Some pipes are 100 years old and deteriorating

FORRESTON – Forreston Village Board members got a preview Monday on bids for water main replacements on North Walnut Street and South Oak Avenue.

Although the board members didn’t vote to accept a bid during the meeting, they are waiting for an official letter from the project engineer recommending they accept the low-bidder.

The board is presented with four bids ranging from a low of $209,258.15 from Fischer, to a high of $302,312.50 from Northern Illinois Service, Superintendent of Public Works Mark Rust said. The project engineer’s cost estimate was $216,000.

“There’s quite a spread in numbers,” Rust said. “Part of that is the cost of supplies right now. Evidently Fischer must have some supplies on hand, where some of these other ones have to order it in and the price has increased quite a bit.”

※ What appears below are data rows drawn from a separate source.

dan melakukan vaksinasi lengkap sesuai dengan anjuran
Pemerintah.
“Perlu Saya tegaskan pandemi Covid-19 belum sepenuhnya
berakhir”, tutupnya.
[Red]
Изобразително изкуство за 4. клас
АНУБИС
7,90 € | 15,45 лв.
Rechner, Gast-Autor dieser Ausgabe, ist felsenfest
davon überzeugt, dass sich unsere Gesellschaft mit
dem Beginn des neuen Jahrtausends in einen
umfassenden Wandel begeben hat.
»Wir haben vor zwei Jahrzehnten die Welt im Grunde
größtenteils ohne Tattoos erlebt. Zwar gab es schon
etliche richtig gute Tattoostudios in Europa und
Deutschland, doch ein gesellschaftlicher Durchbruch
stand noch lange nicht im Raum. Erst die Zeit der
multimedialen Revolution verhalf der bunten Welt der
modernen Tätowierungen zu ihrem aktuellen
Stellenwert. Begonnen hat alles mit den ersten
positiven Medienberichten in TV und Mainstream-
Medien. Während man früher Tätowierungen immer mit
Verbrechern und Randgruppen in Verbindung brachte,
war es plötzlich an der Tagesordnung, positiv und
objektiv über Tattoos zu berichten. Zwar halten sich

The water main on North Walnut Street between East State and Avon streets and the one on South Oak Avenue between Illinois Route 72 and East Cherry Street are projects that should have been done years ago, Rust said after the meeting.

“Both of them, it seems like once a year they’ll get a break in them and we’ll have to dig them up,” he said.

About six weeks ago, a break on North Walnut Street and Illinois Route 72 was only a few feet from the previous repair location, Rust said.

“The pipe is just bad and it’s deteriorating,” he said. “It’s just an old, old pipe.”

North Walnut Street’s water main is 90 to 100 years old and full of holes, Rust said, whereas South Oak Avenue’s water main is a 1-inch, cheap plastic pipe installed in the 1970s that serves five commercial buildings.

Both lines will be replaced with 6-inch water mains during this project, he said. Additionally, the North Walnut Street water main, which runs beneath the curb on the highway, will be moved back to beneath the sidewalk.

Infrastructure needs to be maintained, Rust said, but people don’t often think about water mains because they’re underground and out of sight.

“You’ve got an older truck or something, they see that and they think, ‘OK, we need a new truck,’ because they can see it,” he said. “But water piping is underground, and as long as residents get water out of their faucet they don’t care what kind of shape it’s in.”